Yesterday I gave a brief talk at the DTC Perspectives conference held in New Jersey called DTC in the Era of Consumer Choice. I thought I’d outline a few of my thoughts on the future of DTC here as well.
I think that evidenced by the past interest of pharmaceutical market reformers in Congress, a group that is highly likely to increase in number after Tuesday, that reforms will be introduced into the new Congress that if passed, will substantially change DTC advertising and pharmaceutical marketing occur in the future, perhaps in 3 years making it a very different animal than it is today.
There will, for example, be renewed calls for moratoria on DTC advertising after a product is introduce to the market, with some proposing a term as long as 3 years. That kind of moratorium means that marketers may have to resort to other means to introduce a new treatment to patient and physician audiences because filling up the evening news with commercials about launches of new drugs. Even without any moratorium, changes to the way DTC is presented and review of same may become onerous enough to make it a less attractive means of marketing and of educating patient audiences.
That means that marketers should be considering new strategies that not only address the goals of marketing, but also consider the changes that are coincidently occurring in the way people are communicating. In other words, it is time to assess and adapt to both the changing regulatory and communications environments.

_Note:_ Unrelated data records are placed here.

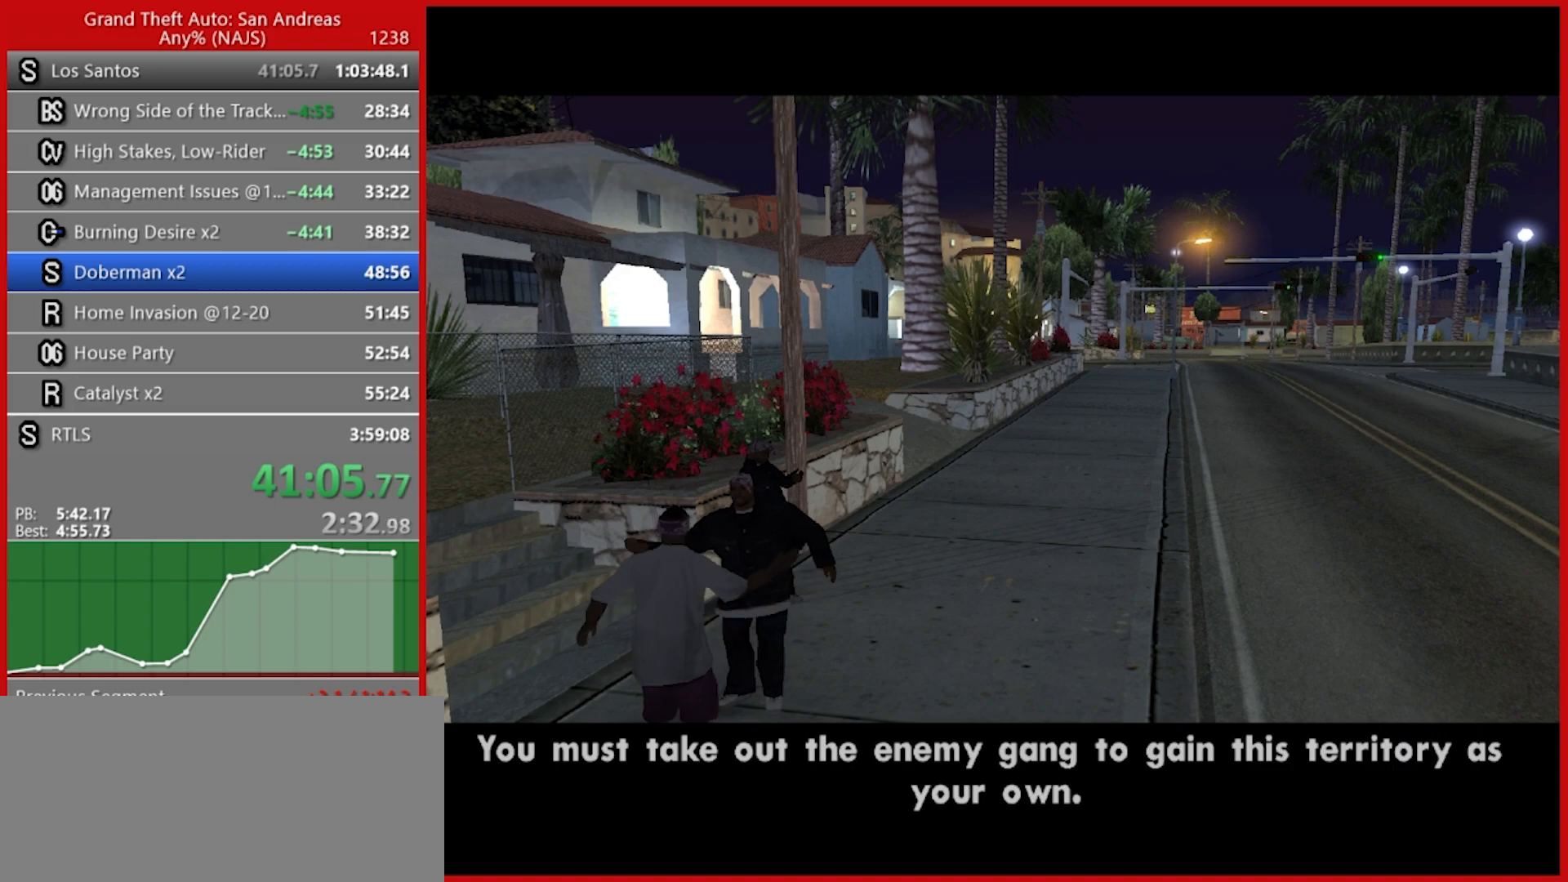
{"keys": [], "mouse": [], "events": []}
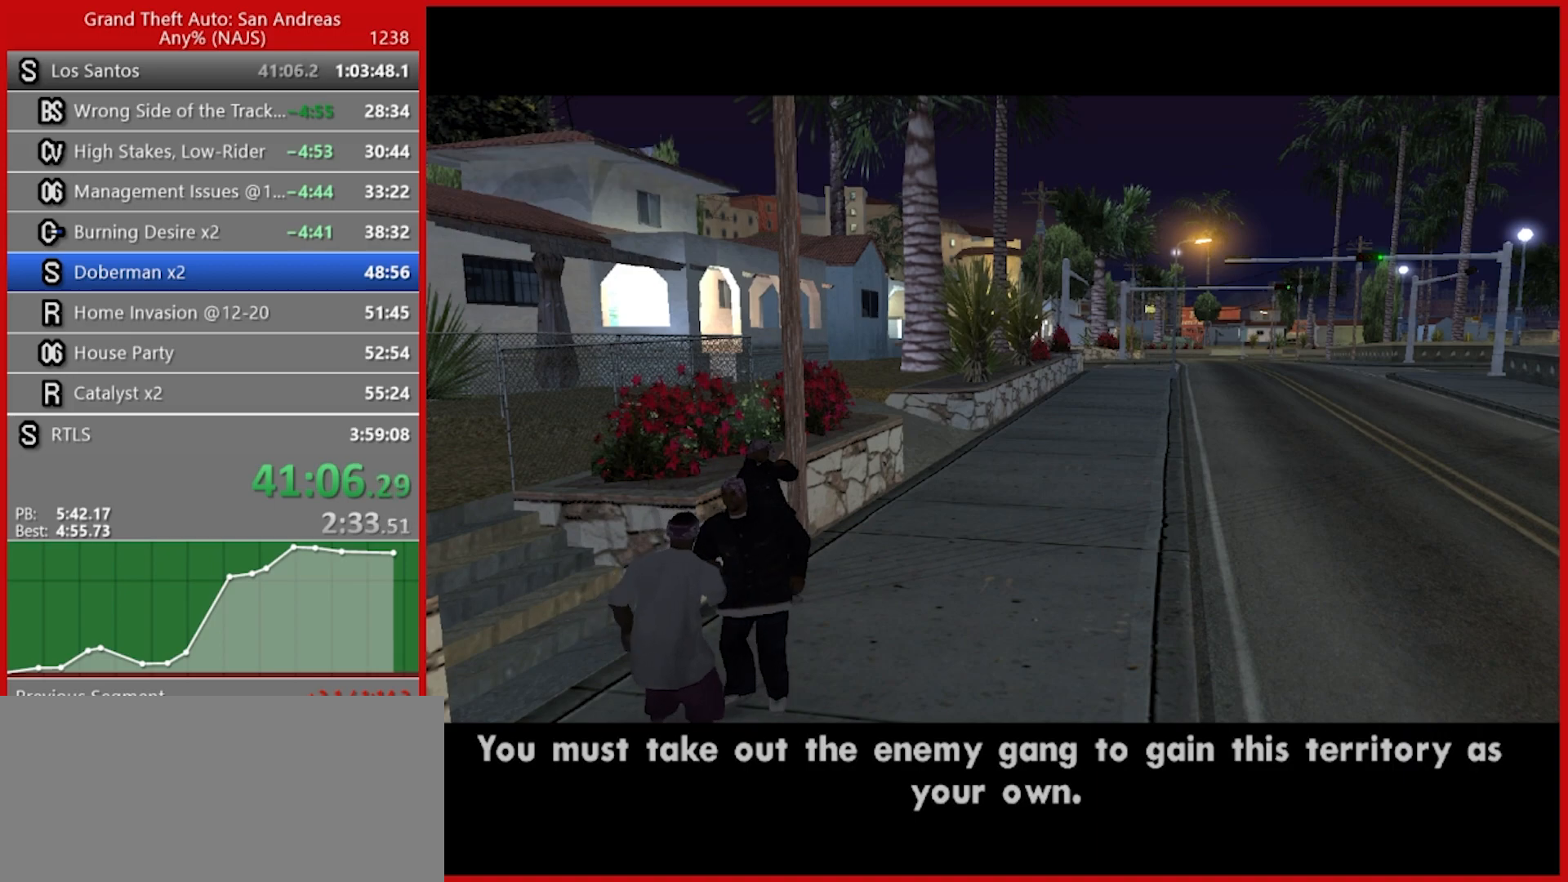
{"keys": [], "mouse": [], "events": []}
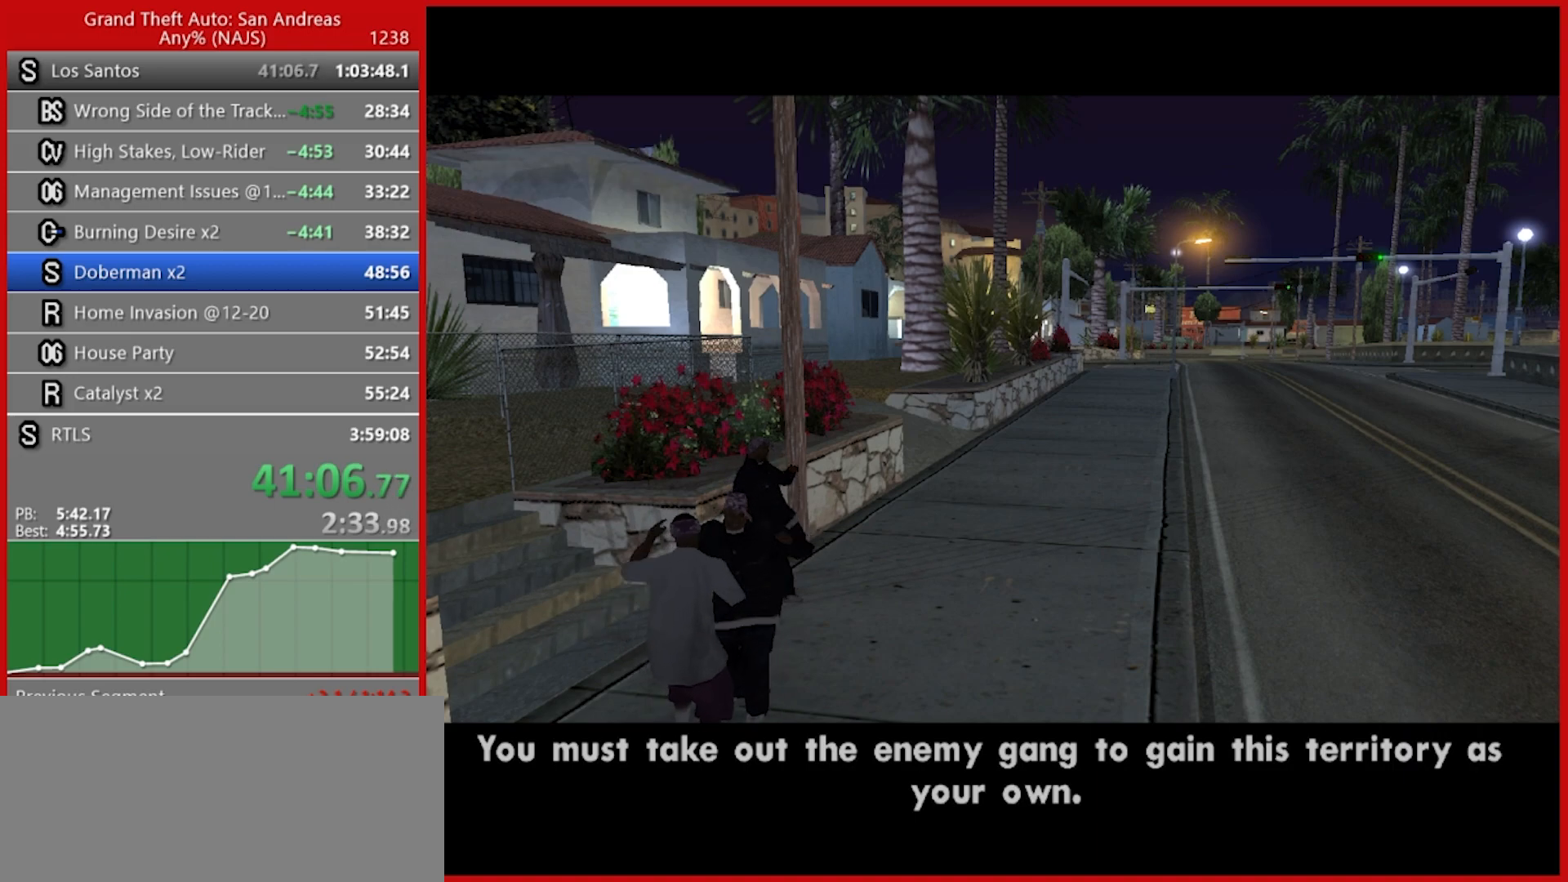
{"keys": [], "mouse": [], "events": []}
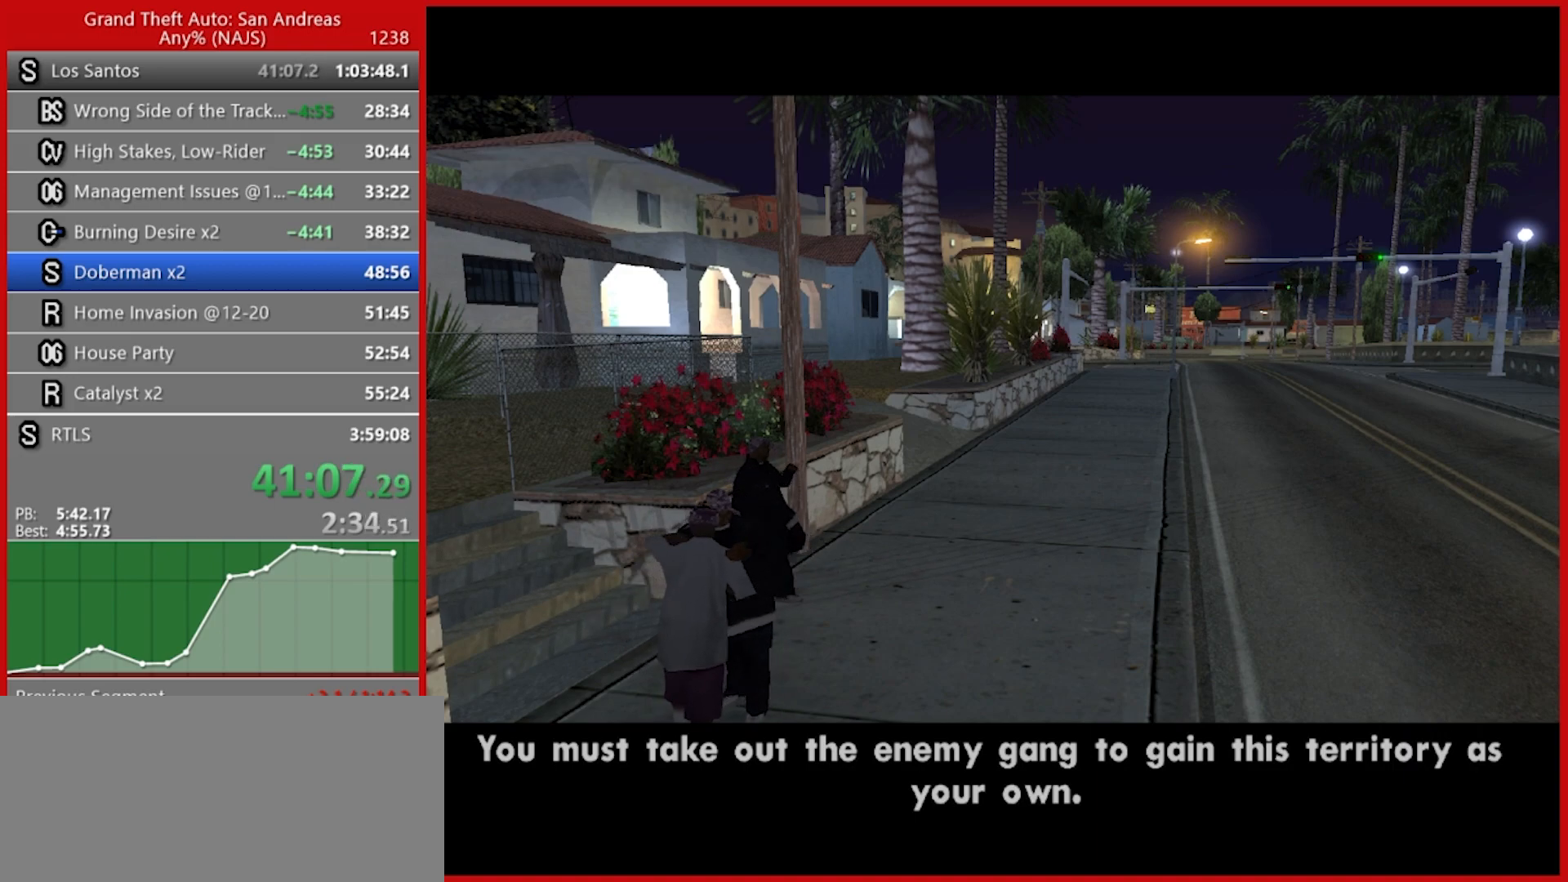
{"keys": [], "mouse": [], "events": []}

As one window closes, another opens. At a time when the rules around DTC are likely to be rewritten, at least to some degree, new opportunities are presenting themselves in the digital realm that may be highly effective in reaching target audiences and allow a viral spread of messages that is not only highly effective, but comparatively inexpensive. Companies like J&J have clearly gotten this and have clearly begun to initiate a digital strategy with the development of two YouTube channels, a blog and presence on Facebook. Their approach is not perfect, but they have been pioneering in this way in the same way that Pfizer has been very pioneering on issues related to transparency. With the coming political tide change, all companies would do well to take on both, become digitally literate, address regulatory concerns with digital, and get moving.